WORK INSTRUCTION: Please recast everything from the line containing "Morocco Dirham (MAD) a TUSD (TRC20)" down to the line containing "fiat, diseñada para", both included, as a Markdown table with the columns Row and Text. Leave out blank lines.

RECORD SET:

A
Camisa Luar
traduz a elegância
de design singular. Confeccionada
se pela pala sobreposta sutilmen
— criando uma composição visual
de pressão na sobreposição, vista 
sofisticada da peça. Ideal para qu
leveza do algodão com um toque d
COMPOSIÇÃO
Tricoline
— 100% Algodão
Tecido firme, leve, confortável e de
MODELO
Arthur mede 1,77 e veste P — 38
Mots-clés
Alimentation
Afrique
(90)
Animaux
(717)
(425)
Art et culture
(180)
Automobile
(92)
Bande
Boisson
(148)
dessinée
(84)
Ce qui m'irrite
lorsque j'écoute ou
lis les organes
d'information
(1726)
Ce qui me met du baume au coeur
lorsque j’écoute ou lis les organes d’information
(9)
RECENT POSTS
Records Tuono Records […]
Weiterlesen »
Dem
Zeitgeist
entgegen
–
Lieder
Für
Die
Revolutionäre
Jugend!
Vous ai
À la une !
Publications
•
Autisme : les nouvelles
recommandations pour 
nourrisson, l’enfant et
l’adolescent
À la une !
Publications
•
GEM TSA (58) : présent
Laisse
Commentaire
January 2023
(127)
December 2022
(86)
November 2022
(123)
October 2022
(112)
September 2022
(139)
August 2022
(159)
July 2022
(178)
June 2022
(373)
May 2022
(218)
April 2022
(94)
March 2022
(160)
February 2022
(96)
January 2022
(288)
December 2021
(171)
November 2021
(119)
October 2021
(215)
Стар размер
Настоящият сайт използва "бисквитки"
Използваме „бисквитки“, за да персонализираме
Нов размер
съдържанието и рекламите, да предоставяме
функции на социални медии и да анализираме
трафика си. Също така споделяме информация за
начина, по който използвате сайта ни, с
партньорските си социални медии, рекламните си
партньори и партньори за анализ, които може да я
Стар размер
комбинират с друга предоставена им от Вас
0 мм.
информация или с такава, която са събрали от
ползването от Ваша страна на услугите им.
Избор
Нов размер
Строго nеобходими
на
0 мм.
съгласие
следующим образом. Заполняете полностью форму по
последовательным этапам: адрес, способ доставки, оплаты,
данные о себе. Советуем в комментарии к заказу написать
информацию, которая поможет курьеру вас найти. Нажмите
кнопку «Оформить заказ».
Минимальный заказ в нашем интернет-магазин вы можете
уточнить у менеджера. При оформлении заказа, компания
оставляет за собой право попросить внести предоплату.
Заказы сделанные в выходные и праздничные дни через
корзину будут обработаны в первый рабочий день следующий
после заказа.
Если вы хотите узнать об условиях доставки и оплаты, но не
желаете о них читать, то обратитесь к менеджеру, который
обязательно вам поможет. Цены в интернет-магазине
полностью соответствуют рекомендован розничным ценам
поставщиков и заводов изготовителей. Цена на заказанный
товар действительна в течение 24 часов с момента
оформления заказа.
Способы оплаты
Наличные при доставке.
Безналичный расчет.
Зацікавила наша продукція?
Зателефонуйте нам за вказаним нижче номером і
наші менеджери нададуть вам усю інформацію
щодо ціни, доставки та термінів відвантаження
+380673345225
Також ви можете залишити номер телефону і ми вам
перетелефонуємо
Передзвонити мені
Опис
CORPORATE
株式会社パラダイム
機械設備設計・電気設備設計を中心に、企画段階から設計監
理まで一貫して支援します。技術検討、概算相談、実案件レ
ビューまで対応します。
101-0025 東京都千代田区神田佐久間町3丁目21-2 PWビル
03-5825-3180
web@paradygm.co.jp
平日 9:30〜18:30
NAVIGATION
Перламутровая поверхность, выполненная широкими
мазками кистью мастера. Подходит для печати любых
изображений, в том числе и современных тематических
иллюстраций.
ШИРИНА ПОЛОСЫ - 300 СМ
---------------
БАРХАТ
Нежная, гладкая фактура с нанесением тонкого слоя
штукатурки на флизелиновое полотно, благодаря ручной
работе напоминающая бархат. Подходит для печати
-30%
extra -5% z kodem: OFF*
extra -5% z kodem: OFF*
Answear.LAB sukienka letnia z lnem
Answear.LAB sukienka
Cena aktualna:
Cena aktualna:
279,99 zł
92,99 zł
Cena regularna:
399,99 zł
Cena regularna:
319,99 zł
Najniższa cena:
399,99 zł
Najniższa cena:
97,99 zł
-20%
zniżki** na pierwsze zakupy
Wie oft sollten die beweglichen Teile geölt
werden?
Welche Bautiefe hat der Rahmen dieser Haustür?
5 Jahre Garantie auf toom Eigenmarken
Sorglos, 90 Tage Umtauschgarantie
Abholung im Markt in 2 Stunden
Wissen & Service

---

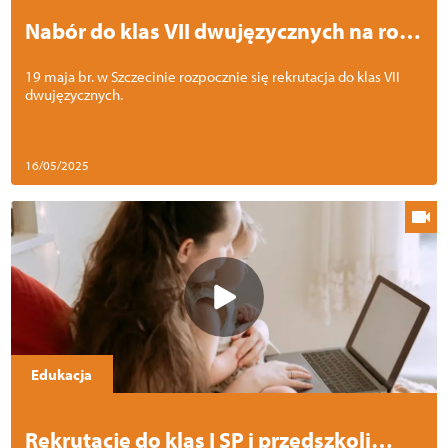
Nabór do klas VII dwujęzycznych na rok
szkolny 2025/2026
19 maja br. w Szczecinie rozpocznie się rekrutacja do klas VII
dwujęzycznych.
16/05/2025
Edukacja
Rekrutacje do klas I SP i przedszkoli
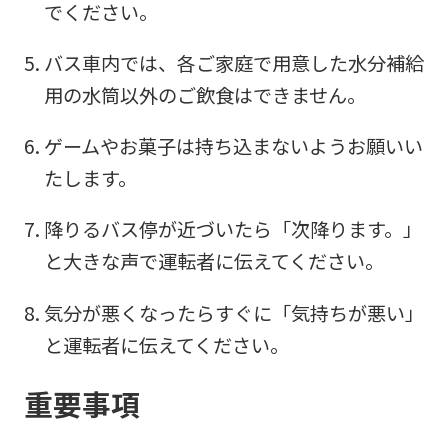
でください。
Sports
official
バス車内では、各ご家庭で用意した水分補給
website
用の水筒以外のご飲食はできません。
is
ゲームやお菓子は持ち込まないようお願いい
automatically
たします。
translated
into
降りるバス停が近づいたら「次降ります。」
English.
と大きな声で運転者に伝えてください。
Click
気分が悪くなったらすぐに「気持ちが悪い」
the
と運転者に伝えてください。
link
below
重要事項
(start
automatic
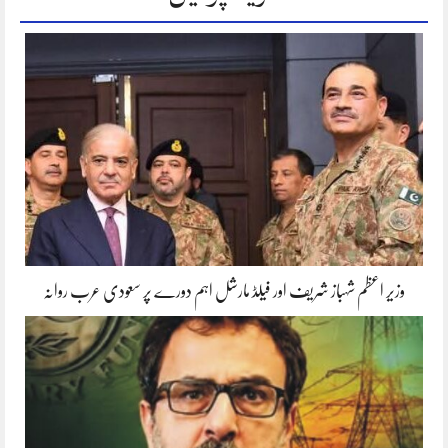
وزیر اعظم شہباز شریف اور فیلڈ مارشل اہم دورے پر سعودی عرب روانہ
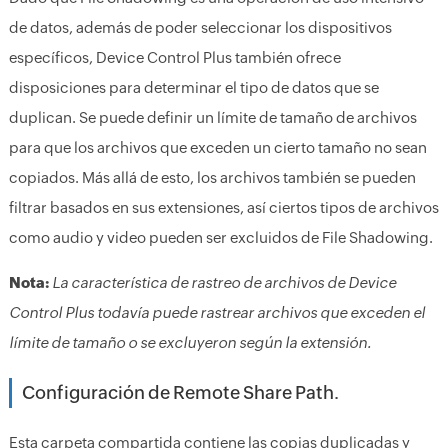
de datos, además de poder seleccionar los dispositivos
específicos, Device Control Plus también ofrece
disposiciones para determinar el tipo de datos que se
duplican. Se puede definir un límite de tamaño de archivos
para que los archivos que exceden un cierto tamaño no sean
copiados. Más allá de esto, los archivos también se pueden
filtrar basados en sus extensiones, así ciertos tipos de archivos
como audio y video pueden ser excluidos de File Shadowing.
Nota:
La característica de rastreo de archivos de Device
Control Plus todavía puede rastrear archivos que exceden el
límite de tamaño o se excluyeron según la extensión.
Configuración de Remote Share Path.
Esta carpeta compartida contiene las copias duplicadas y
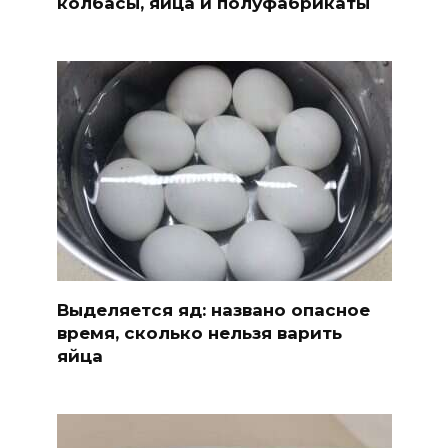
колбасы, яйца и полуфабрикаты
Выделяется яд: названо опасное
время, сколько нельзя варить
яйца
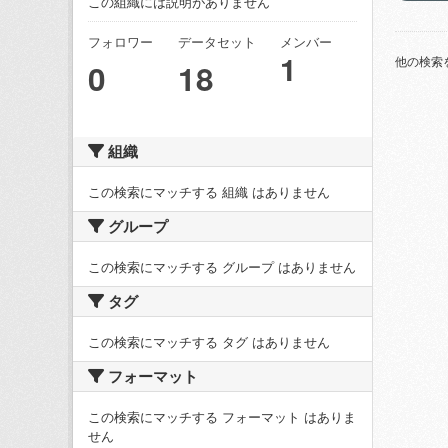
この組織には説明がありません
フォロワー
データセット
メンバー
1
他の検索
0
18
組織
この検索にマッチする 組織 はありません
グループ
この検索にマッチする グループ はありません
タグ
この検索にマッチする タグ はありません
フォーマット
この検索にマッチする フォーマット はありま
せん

--

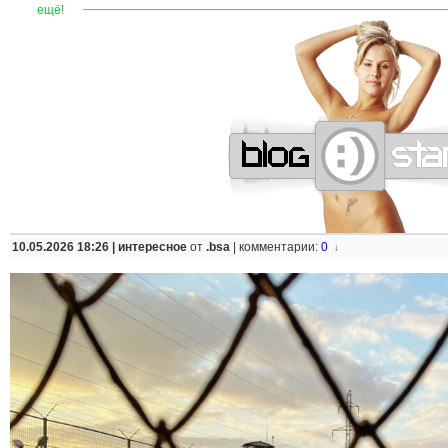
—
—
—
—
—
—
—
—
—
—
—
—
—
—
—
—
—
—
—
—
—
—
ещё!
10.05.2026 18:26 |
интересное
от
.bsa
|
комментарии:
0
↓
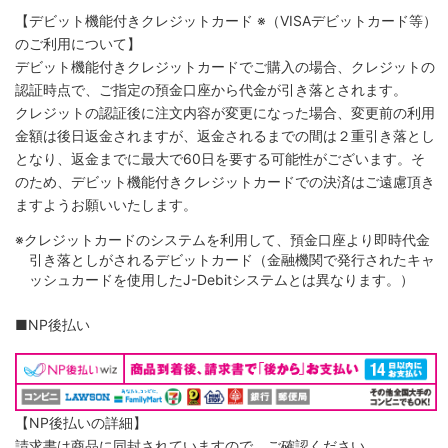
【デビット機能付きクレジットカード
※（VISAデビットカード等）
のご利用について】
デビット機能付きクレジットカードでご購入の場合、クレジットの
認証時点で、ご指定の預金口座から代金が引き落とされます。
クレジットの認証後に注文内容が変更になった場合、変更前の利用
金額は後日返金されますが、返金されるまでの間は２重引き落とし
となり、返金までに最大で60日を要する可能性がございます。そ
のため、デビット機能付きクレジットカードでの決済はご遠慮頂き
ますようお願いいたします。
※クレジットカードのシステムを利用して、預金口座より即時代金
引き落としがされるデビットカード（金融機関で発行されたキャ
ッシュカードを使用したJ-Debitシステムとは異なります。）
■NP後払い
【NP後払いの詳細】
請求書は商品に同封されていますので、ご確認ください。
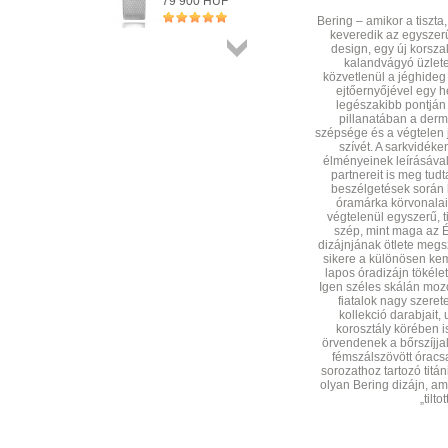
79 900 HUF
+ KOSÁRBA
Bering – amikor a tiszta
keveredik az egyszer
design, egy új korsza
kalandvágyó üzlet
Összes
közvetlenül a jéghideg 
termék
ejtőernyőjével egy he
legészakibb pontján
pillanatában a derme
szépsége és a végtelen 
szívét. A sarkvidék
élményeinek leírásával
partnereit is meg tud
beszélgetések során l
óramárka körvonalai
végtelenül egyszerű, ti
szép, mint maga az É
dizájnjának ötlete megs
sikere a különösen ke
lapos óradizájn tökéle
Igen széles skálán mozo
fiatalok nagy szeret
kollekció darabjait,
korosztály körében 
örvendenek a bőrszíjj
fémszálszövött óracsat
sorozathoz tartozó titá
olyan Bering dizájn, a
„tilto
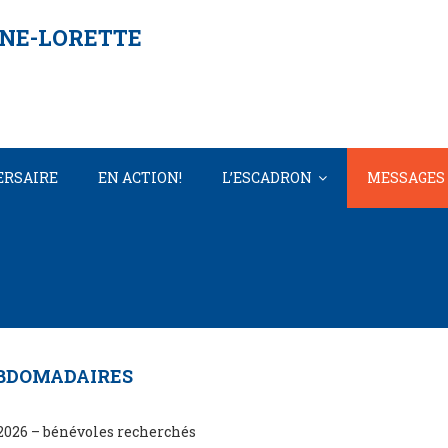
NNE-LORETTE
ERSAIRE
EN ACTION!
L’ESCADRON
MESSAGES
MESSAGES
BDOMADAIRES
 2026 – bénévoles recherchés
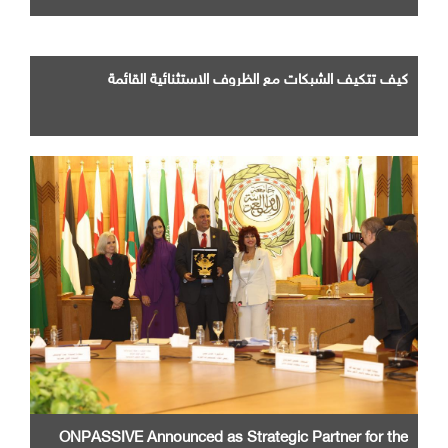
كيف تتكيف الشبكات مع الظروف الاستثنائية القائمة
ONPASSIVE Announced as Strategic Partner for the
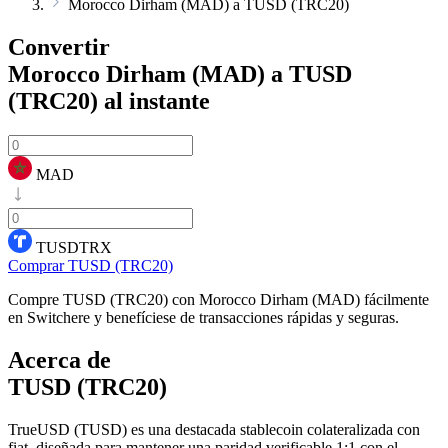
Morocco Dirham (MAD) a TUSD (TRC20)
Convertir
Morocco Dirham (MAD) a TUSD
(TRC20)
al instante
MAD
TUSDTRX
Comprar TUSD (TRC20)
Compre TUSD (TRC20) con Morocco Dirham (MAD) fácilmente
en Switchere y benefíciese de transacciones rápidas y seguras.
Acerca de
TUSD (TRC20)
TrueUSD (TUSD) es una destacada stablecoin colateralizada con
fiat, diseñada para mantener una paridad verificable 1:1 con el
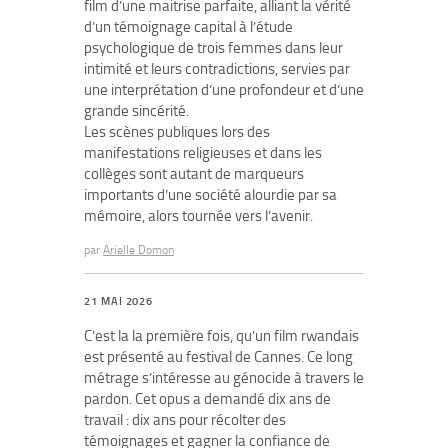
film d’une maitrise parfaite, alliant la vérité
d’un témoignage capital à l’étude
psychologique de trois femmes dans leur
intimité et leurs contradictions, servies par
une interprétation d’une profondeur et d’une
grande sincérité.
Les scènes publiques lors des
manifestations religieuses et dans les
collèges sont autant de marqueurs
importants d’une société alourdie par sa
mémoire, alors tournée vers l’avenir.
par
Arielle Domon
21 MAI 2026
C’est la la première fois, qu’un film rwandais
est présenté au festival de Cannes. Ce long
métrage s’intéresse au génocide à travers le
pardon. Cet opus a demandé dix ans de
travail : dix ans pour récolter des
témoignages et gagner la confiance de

ANSWER SPACE:
| Row | Text |
|---|---|
| 1 | Morocco Dirham (MAD) a TUSD (TRC20) |
| 2 | Convertir |
| 3 | Morocco Dirham (MAD) a TUSD |
| 4 | (TRC20) |
| 5 | al instante |
| 6 | MAD |
| 7 | TUSDTRX |
| 8 | Comprar TUSD (TRC20) |
| 9 | Compre TUSD (TRC20) con Morocco Dirham (MAD) fácilmente |
| 10 | en Switchere y benefíciese de transacciones rápidas y seguras. |
| 11 | Acerca de |
| 12 | TUSD (TRC20) |
| 13 | TrueUSD (TUSD) es una destacada stablecoin colateralizada con |
| 14 | fiat, diseñada para mantener una paridad verificable 1:1 con el |